> _PROVIDED RECORDS_:
==========
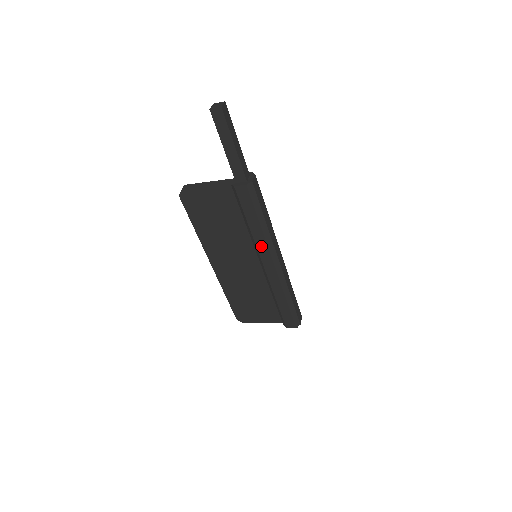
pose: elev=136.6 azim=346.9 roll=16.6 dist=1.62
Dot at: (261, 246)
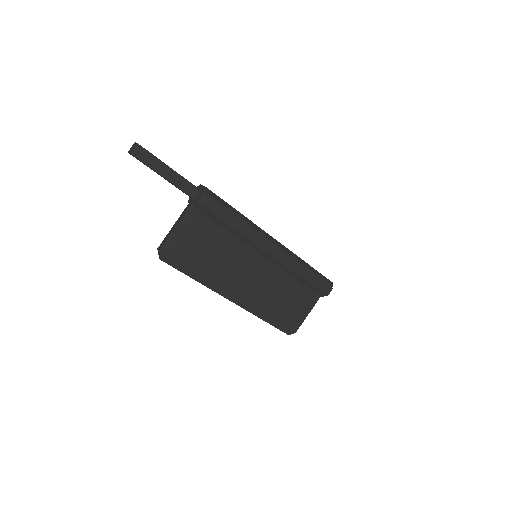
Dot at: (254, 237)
==========
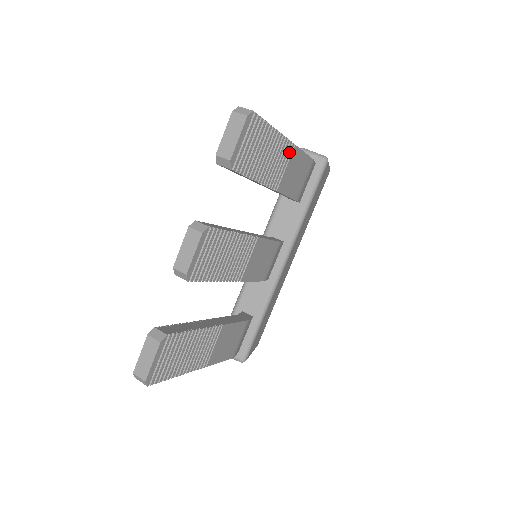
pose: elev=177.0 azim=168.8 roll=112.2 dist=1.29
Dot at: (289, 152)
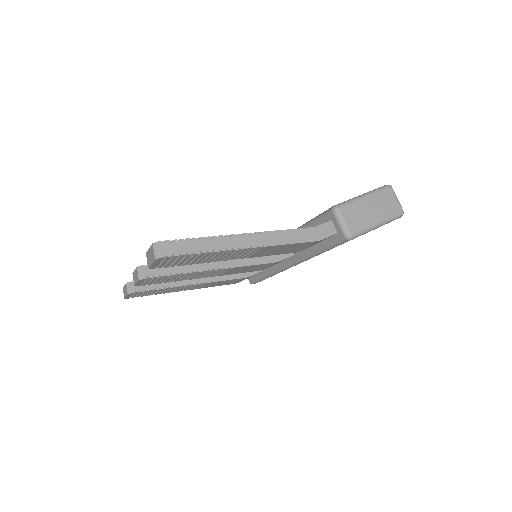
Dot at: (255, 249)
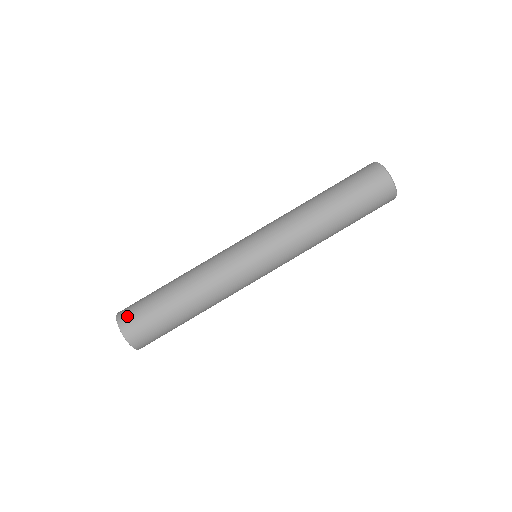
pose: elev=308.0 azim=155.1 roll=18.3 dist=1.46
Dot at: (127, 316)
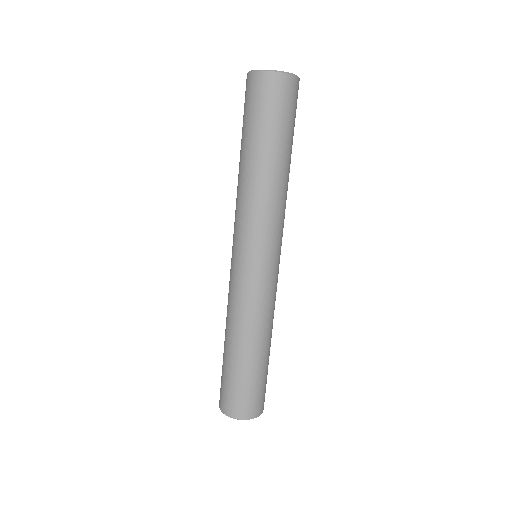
==========
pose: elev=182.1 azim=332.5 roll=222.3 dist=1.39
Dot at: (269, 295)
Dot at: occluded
==========
> _DESCRIPTION OF THE TASK_: Rewrite everything in the listing from the line containing "pose: elev=136.6 azim=346.9" down to the line containing "Dot at: (254, 237)", both included, leaving out the pictures and returning only those lines. In each coordinate giving the marked point's position in the second view, multiply the numbers by 1.4 and round them to whole numbers, with halves rounded up.

> _SOLUTION FOR THIS TASK_:
pose: elev=136.6 azim=346.9 roll=16.6 dist=1.62
Dot at: (261, 246)
Dot at: (356, 332)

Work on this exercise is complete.